7. Which of the following statements about friction is true?
   (a) Kinetic friction is always greater than limiting friction.
   (b) Limiting friction is independent of the normal reaction.
   (c) Static friction is a self-adjusting force up to its limiting value.
   (d) Rolling friction is greater than sliding friction.

8. A person stands in an elevator. In which situation does he find his weight less than actual weight?
   (a) Elevator moving upwards with constant acceleration.
   (b) Elevator moving downwards with constant acceleration.
   (c) Elevator moving upwards with constant velocity.
   (d) Elevator moving downwards with constant velocity.

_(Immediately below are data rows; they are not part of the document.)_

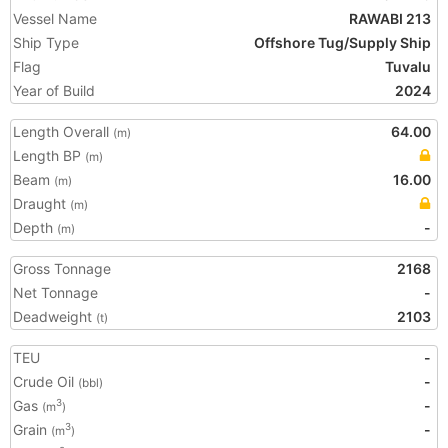
Vessel Name
RAWABI 213
Ship Type
Offshore Tug/Supply Ship
Flag
Tuvalu
Year of Build
2024
Length Overall
64.00
(m)
Length BP
(m)
Beam
16.00
(m)
Draught
(m)
Depth
-
(m)
Gross Tonnage
2168
Net Tonnage
-
Deadweight
2103
(t)
TEU
-
Crude Oil
-
(bbl)
Gas
-
3
(m
)
Grain
-
3
(m
)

9. Conservation of momentum in a collision between particles can be understood from:
   (a) Newton's first law only
   (b) Newton's second law only
   (c) Both Newton's second and third law
   (d) Conservation of energy

10. Inertia is the property of a body linked to tendency of a body:
    (a) to change its position.
    (b) to change its direction of motion.
    (c) to change its momentum.
    (d) to resist any change in its state of rest or uniform motion.

Answers to MCQs:

1. (a) Accelerated (Coin has inertia of motion from initial speed; if train accelerates, train moves ahead faster, coin falls behind relative to passenger)
2. (c) Normal reaction on the body (f_k = μ_k N and f_s(max) = μ_s N)
3. (a) Force exerted by book on table; Force exerted by table on book (These act on different bodies, are equal and opposite). Pair (d) is also an action-reaction pair (gravitational force). However, (a) is the contact force pair related to the table interaction. In context of "book resting on table", (a) is the most direct pair.
4. (b) Decrease by 99 kg m/s (Initial p = 5 * 20 = 100 kg m/s; Final p = 5 * 0.20 = 1 kg m/s. Change = Final - Initial = 1 - 100 = -99 kg m/s. Decrease is 99.)
5. (b) Generate required centripetal force (The horizontal component of the normal reaction provides the necessary centripetal force).
6. (a) 270 N (Use v² = u² + 2as => 0² = 90² + 2 * a * 0.6 => a = -8100 / 1.2 = -6750 m/s². Resistive Force F = ma = 0.04 * 6750 = 270 N)
7. (c) Static friction is a self-adjusting force up to its limiting value.
8. (b) Elevator moving downwards with constant acceleration (Apparent weight N = m(g-a)).
9. (c) Both Newton's second and third law (F_ext = dp/dt; internal forces cancel in pairs due to 3rd law).
10. (d) to resist any change in its state of rest or uniform motion.

Study these notes carefully, focusing on the underlying concepts and how to apply them using FBDs. Good luck with your preparation!